Didi, we have time for one more question.
Our last question comes from Yatin Suneja of Guggenheim Partners.
Congrats on the quarter of good performance. Just quickly on the complement efforts. Can you just talk about other CNS or Neurology applications with either the monotherapy or the combination? And then with respect to the siRNA approach, could we take that -- could you take that into the eye and what the long-term vision there is?
Yes, we're not going to say too much about your first question. But in terms of your second question, absolutely. And so when we establish this relationship with Alnylam in terms of using siRNA, it was actually directed towards 3 separate areas. So really was 3 separate collaborations. The one in the first that we thought that we'd be moving the most rapidly into the clinic and that has turned out to be the case were with liver targets, both sort of more conventional targets like the C5, but also targets that were coming from our own pipeline like the HSD target that we talked about. And that -- those are all moving along forward and we think a very exciting fashion as we've discussed.
Another key area that you just opened up, which is still preclinically, but we're hoping to eventually move into the clinic is targeting the eye targets with siRNAs.
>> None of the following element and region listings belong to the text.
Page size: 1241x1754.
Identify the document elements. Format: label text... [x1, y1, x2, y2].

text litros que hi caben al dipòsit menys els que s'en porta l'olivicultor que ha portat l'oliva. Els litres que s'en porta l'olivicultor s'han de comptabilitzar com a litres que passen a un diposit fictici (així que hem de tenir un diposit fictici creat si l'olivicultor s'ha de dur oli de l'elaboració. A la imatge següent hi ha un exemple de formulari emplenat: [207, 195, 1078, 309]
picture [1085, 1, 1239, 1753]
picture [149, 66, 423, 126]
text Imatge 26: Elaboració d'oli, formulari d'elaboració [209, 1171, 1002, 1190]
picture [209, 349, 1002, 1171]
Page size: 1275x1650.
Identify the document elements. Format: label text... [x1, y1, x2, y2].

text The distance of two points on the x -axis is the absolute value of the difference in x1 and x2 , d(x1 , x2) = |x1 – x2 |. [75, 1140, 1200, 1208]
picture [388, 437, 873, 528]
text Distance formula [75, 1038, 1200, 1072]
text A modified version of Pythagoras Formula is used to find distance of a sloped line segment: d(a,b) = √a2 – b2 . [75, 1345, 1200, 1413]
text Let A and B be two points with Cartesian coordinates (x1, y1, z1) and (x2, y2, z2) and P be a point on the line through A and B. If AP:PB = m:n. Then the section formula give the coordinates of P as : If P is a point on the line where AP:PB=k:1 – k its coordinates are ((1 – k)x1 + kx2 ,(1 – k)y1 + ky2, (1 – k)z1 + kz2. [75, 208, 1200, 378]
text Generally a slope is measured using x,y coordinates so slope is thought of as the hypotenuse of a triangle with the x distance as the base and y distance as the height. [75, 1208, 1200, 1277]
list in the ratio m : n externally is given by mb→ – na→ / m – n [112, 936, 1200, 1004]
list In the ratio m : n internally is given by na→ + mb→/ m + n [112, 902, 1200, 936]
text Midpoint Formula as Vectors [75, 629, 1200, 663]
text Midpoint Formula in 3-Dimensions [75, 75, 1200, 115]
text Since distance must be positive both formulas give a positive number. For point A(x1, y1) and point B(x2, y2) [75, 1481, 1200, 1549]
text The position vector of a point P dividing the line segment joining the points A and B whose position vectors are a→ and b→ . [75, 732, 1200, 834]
And that's really a very important area for us, and it was a very important separate part of the entire Alnylam collaboration.
And the third really critical foundational part of our collaboration with Alnylam involved using siRNAs to target in the brain. And that's also moving forward in a very exciting fashion, and we'll be talking a lot more about that going forward. So really, it's a 3 sort of pillar program, liver targets, eye targets and CNS targets. We're very excited and moving forward on all of them. And as we had guided early on, the first set of targets, of course, would be in the liver and then we'd be moving into the other 2 areas as rapidly as possible.
Great. Thanks, everyone. That will conclude our call. Bob Landry and the IR team will be available today to answer any additional questions you may have. Thanks, everyone, and stay safe. Goodbye.
This concludes today's conference call. Thank you for participating, and you may now disconnect.